*Aim of the exercise*
Go through the listing beneath and show each line containing the string "hausse".

*Information supplied*
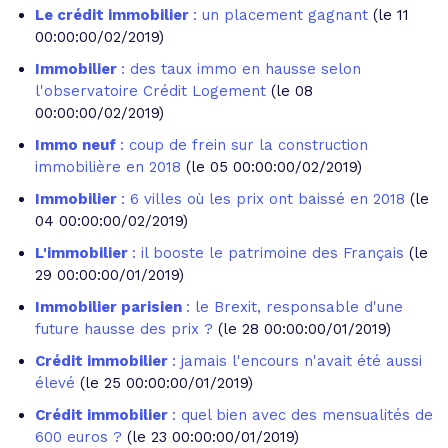
Le crédit immobilier
: un placement gagnant
(le 11
00:00:00/02/2019)
Immobilier
: des taux immo en hausse selon
l'observatoire Crédit Logement
(le 08
00:00:00/02/2019)
Immo neuf
: coup de frein sur la construction
immobilière en 2018
(le 05 00:00:00/02/2019)
Immobilier
: 6 villes où les prix ont baissé en 2018
(le
04 00:00:00/02/2019)
L'immobilier
: il booste le patrimoine des Français
(le
29 00:00:00/01/2019)
Immobilier parisien
: le Brexit, responsable d'une
future hausse des prix ?
(le 28 00:00:00/01/2019)
Crédit immobilier
: jamais l'encours n'avait été aussi
élevé
(le 25 00:00:00/01/2019)
Crédit immobilier
: quel bien avec des mensualités de
600 euros ?
(le 23 00:00:00/01/2019)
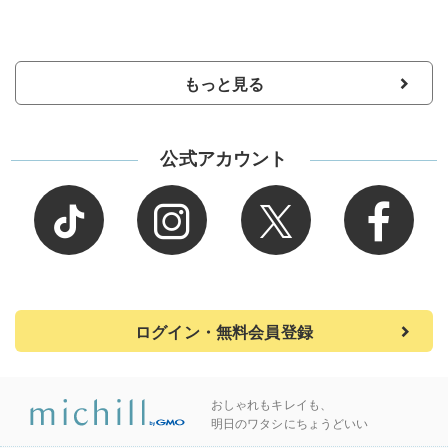
もっと見る
公式アカウント
ログイン・無料会員登録
おしゃれもキレイも、
明日のワタシにちょうどいい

*Result of the task*
: des taux immo en hausse selon
future hausse des prix ?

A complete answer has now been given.